[equestria]

There are definite proofs in mathematics. In natural sciences, I think you're sort of restating what I said: there are various levels of confidence based on experimental data. Because it's not binary, the hypothesis / theory language doesn't convey a particularly useful distinction.

It's not a sign of a lack of sophistication or knowledge to use simpler language if the point you're making is still clear.

[cogman10]

> Because it's not binary, the hypothesis / theory language doesn't convey a particularly useful distinction.

I don't think we agree here. The distinction between a theory and a hypothesis is fairly binary. Theories have supporting evidence; hypothesis either have no evidence or so little evidence that they need further investigation.

But I would agree that the general understanding of the words is such that no useful distinction is made by using one or the other. I bristle a little at it, though, because the word "theory" is often used by scientific critics because they conflate "theory" with "guess". In fact, for general communication I would rather an article like above use "guess" instead of "theorized" as it's both simpler language and it doesn't trigger this sort of conversation.

[cryptonector]

> There are definite proofs in mathematics.

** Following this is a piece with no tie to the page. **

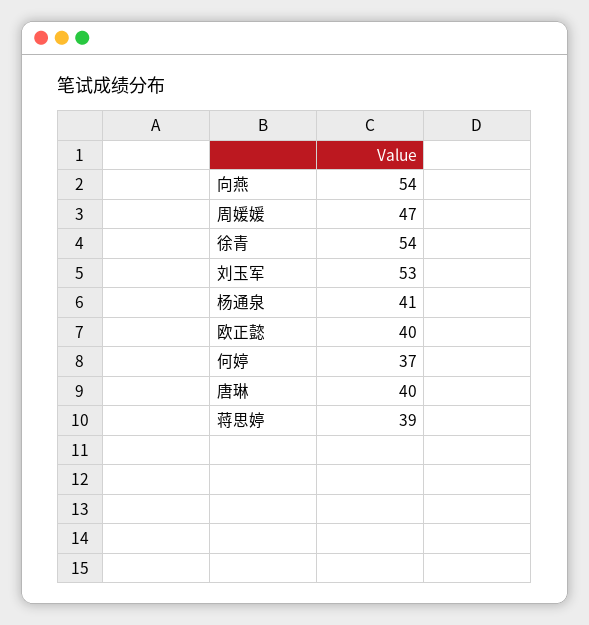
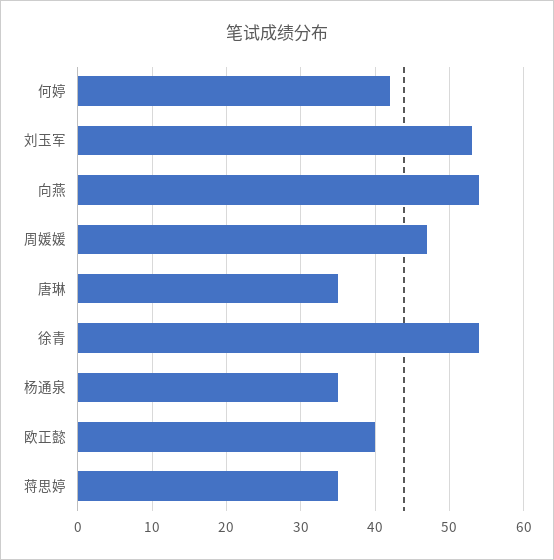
杨通泉: 41 -> 35
何婷: 37 -> 42
唐琳: 40 -> 35
蒋思婷: 39 -> 35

We prove theorems, which until proved are referred to as conjectures. But even in mathematics we don't prove theories. E.g., group theory. This is because a) the definition of mathematics theory is not quite the same as scientific theory since mathematics theories are axiomatic, and b) because it's entirely possible that some mathematics theory (e.g., group theory) could eventually be shown to be inconsistent (which is essentially how you disprove a theory in mathematics).